Though most of our learning is non-formal and informal, these forms of learning are usually given a back seat to formal learning that occurs in official learning institutions with official certification. I am right there with the OECD in thinking that learning needs to be perceived as encompassing the whole spectrum of formal, non-formal and informal learning for promoting personal fulfillment, active citizenship, social inclusion and employability. One initiative that is adressing this issue is the European portfolio for the recognition of learning and education of youth workers and leaders – that’s to say those people working with our youth from Scout leaders to human rights education. These people are doing « good work » in our societies which for the most part goes underecongnised and undervalued. The Directorate of Youth and Sport of the Council of Europe feels strongly enough about it to pass a resolution to tackle the « problem ». The youth leader and worker portfolio project fits within this resolution and the mini-compendium on non-formal education is part of the background work.

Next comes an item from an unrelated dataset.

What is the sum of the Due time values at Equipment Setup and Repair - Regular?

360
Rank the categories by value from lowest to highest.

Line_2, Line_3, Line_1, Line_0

The project is to develop a portfolio with a common competence framework of what youth workers and leaders do as an instrument to provide a broad view of the area within which they are involved and heighten self awareness on the competences they are in the process of developing via this work.Imagine, all the various non-formal training sessions that youth work volunteers and leaders are involved in and now individuals may be provided with a tool with which they will be able to track their learning with a long-term, big picture approach. By documenting non-formal learning in such a structured way, it gives credit and clout to all that it is. Animators will be encouraged and enabled to

  1. Assess their own learning
  2. Set clear and achievable goals
  3. Identify, express and reflect on their own view of progress and development of new opportunities
  4. Summarise achievments and collate supporting evidence

This initiative is to be applauded. Of course there is a tension and preoccupation with this effort : non-formal areas of our society, such as youth animation and work, have their own non-formal culture and ways of functioning. Is it really possible to standardise and formalise this field without negatively impacting its non-formal essence? I believe so. By using their portfolio, workers will gather a larger perspective of the field within which they have made a committment and they will develop their awareness and value of the competences they develop through their non-formal learning and youth work. In so doing the positive impact should be two-fold, workers feeling good about themselves and their work, and workers becoming more professional in their work. In the end, the youth of our society deserve the best and the european portfolio initiative is a project towards that goal. We need only to look at a similar project on a smaller scale to see the potential impact of such a process.

A portfolio based model for validating informal learning gained during voluntary activity has been implemented for scouting groups in the Gelderland region of the Netherlands. The project study highlights how « having their skills validated had substantially increased the personal confidence of some volunteers. » One particpant pointed out that « having her learning validated had increased her motivation during her volunteering and other professional activities. She had been able to transfer the competence profiling technique to her other work as a social worker.  » Also, benefits are noted for the organisation: « The general profile of Scouting in the Netherlands has been raised, with wider recognition of the efforts made, and skills and knowledge of volunteers. The establishment of scouting groups as ‘learning firms’ has also given these groups a higher profile and greater recognition by educational institutions. »

The portfolio has the potential to make life skills and competencies in areas of non-formal and informal learning more visible, thereby contributing to the social and formal recognition of a field and its workers.